Une équipe du Canard a interviewé le président tunisien Kais Saied dans sa tour d’ivoire présidentielle à Carthage, sur les hauteurs de Tunis.
Alors, Kais Saied, êtes-vous satisfait du niveau du taux de participation de 11,4% dramatiquement bas du second tour des élections législatives anticipées qui n’a pas vraiment décollé par rapport à celui du premier tour ?
J’en conviens, c’est un petit score qui correspond un peu à l’air du temps. Ce n’est nullement un désaveu, comme le crient mes détracteurs, pour mon autorité autorégulée.
Mais il faut en même temps reconnaître que depuis l’indépendance du pays, la petite Tunisie n’a jamais connu un président aussi grand.
Un président grand de taille ?
Arrêtez vos sarcasmes s’il vous plait ou je mets fin immédiatement à cet entretien ! Les Tunisiens ont été bien inspirés d’élire comme chef un illustre inconnu qui mène leur pays vers l’inconnu, un professeur droit constitutionnel qui s’est arrogé tous les droits et qui ne concède à ses opposants qu’un seul et unique droit. Celui de la fermer.
Grâce à vous en effet, la Tunisie est passée du statut d’une démocratie en crise à celui de dictature aux contours obscurs…
J’ai gelé les activités du Parlement, levé l’immunité parlementaire pour mes pires adversaires, fait arrêter les figures menaçantes pour mon autorité, actionné la justice contre les juges rebelles… C’est cela le changement, il est de fond et, mieux encore, il est en marche.
Vous ne croyez pas si bien dire, les forces vives de la nation n’arrêtent pas de marcher contre ce qu’elles qualifient de dérive autocratique de votre régime…
Faire marcher les autres est un art que je cultive jour et nuit. C’est ma nouvelle passion. Et puis, il faut bien que quelqu’un prenne le relais de feu Ben Ali. L’arrivée des islamistes d’Ennahda dans le sillage de sa fuite à l’étranger suite à la révolte des Tunisiens ne devrait être qu’une petite parenthèse dans la vie autocratique du pays. La démocratie est un luxe qui n’est pas offert par des boutiques politiques locales corrompues.

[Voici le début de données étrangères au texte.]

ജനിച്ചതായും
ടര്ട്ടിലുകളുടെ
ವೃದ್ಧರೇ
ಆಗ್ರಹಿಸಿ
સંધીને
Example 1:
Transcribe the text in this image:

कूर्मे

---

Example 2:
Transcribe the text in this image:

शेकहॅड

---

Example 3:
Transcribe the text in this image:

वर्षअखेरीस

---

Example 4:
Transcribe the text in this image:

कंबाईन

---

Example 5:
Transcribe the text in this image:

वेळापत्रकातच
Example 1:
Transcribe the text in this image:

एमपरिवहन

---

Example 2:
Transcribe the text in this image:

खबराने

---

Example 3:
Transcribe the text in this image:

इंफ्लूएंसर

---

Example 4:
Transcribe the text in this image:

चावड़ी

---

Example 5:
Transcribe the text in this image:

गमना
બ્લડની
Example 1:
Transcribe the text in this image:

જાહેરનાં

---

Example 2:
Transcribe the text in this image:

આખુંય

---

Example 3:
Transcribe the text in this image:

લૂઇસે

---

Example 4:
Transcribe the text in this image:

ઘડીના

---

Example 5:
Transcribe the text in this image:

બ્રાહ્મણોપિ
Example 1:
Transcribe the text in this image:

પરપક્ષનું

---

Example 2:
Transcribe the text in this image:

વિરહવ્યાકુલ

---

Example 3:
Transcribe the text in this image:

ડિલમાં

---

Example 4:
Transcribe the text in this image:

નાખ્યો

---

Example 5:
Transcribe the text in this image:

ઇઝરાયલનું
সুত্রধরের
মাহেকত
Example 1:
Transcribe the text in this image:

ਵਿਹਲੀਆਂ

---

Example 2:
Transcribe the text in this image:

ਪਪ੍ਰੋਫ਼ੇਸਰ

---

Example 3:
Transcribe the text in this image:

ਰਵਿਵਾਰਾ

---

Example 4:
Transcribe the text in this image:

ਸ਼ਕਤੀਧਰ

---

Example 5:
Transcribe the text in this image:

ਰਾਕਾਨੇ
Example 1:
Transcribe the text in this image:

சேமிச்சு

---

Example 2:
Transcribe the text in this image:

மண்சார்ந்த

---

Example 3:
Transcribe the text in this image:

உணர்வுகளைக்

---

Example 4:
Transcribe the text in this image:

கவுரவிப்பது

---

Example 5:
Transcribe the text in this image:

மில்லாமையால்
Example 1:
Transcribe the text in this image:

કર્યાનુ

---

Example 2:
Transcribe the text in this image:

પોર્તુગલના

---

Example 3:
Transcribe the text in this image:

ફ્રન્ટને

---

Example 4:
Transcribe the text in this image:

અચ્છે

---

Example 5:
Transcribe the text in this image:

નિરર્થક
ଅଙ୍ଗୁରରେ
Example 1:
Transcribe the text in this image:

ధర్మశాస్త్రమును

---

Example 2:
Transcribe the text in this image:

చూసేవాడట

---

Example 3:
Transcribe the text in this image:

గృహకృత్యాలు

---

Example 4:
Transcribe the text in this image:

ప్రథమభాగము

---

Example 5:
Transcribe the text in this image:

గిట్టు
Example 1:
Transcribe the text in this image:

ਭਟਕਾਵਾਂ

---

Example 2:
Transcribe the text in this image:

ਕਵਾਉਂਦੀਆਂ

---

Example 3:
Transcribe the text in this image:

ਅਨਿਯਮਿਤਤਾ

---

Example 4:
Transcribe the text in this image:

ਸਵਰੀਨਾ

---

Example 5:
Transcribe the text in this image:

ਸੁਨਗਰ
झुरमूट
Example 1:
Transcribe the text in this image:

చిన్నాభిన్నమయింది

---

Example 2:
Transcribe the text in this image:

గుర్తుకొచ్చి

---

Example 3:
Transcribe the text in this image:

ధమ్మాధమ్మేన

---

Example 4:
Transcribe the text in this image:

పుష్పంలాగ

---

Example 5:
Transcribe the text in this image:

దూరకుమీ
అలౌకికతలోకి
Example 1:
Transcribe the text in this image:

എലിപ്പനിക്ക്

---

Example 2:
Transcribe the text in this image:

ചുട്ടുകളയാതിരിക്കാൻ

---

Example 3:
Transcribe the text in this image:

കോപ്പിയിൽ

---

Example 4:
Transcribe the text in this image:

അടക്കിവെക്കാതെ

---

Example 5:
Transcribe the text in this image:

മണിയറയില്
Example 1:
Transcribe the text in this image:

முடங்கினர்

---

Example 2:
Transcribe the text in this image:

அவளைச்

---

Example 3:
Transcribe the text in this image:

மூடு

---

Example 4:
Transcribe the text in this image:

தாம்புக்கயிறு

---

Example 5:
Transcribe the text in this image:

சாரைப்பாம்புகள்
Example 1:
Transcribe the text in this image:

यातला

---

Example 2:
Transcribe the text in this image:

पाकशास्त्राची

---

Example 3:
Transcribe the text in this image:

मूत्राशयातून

Au moins sous Ben Ali, il y avait un certain bien-être social, du travail pour les jeunes et une relative prospérité économique. Avec vous, tout cela s’est envolé…

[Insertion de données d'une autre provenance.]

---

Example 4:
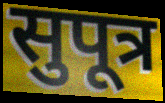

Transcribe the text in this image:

सुपूत्र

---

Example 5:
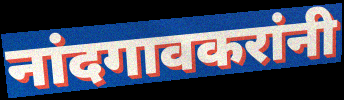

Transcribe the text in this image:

नांदगावकरांनी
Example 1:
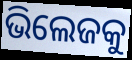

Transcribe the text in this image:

ଭିଲେଜକୁ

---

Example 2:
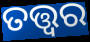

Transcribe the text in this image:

ତତ୍ତ୍ବର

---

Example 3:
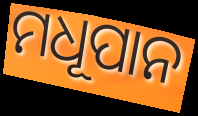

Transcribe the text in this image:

ମଧୂପାନ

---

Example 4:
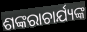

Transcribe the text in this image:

ଶଙ୍କରାଚାର୍ଯ୍ୟଙ୍କ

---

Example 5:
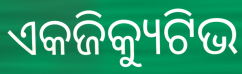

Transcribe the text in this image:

ଏକଜିକ୍ୟୁଟିଭ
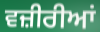
ਵਜ਼ੀਰੀਆਂ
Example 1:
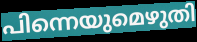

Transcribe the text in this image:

പിന്നെയുമെഴുതി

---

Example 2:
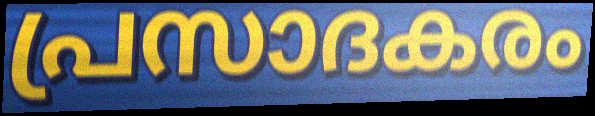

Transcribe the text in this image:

പ്രസാദകരം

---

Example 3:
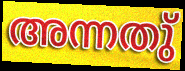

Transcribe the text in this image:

അന്നതു്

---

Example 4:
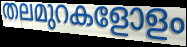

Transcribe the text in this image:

തലമുറകളോളം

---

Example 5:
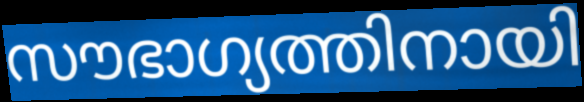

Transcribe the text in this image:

സൗഭാഗ്യത്തിനായി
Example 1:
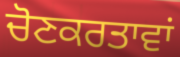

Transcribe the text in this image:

ਚੋਣਕਰਤਾਵਾਂ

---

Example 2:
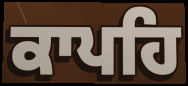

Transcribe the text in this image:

ਕਾਪਹਿ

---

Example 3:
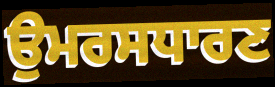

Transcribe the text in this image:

ਉਮਰਸਧਾਰਣ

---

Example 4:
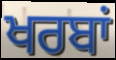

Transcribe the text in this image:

ਖਰਬਾਂ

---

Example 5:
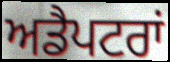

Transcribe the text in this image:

ਅਡੈਪਟਰਾਂ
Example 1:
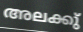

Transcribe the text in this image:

അലക്കു്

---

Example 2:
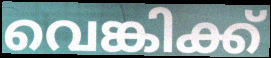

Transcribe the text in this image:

വെങ്കിക്ക്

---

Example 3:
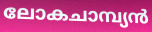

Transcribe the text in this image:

ലോകചാമ്പ്യൻ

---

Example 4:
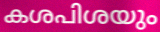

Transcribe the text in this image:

കശപിശയും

Le business, les projets de développement et la lutte contre la paupérisation des citoyens, ce n’est pas vraiment mon fort. Mon rôle est d’empêcher les méchants islamistes d’Ennahda de faire du commerce avec la religion, ce que je conçois comme une mission messianique.
Mais le pays va mal, tous les clignotants sont au rouge et il est au bord de l’explosion sociale…
Ce sont des mensonges colportés par mes ennemis politiques qui cherchent à nuire à la réputation de mon pays et de mon confort au pouvoir. Pour moi, tout va bien du moment que la Tunisie est sous contrôle. Et puis, il vaut mieux mourir de faim que d’obscurantisme. Les Tunisiens doivent me remercier d’avoir doté leur pays d’un monarque de triomphe plus prestigieux que l’Arc de triomphe.
Vous ne comptez donc pas passer la main ?
Mais je viens à peine de prendre le pouvoir. Un peu de patience s’il vous plaît ! Et puis, celui qui mérite de prendre ma place n’est pas encore né. Les Tunisiens n’en ont pas encore fini avec le ton pédantesque de mes discours.
Donc, pas d’élection présidentielle anticipée en Tunisie comme le réclame vos opposants ?
Jamais de la vie. Mon devoir de chef absolument résolu qui tutoie l’Histoire c’est d’anticiper les coups de mes adversaires et non pas de me mettre en équation de manière anticipée.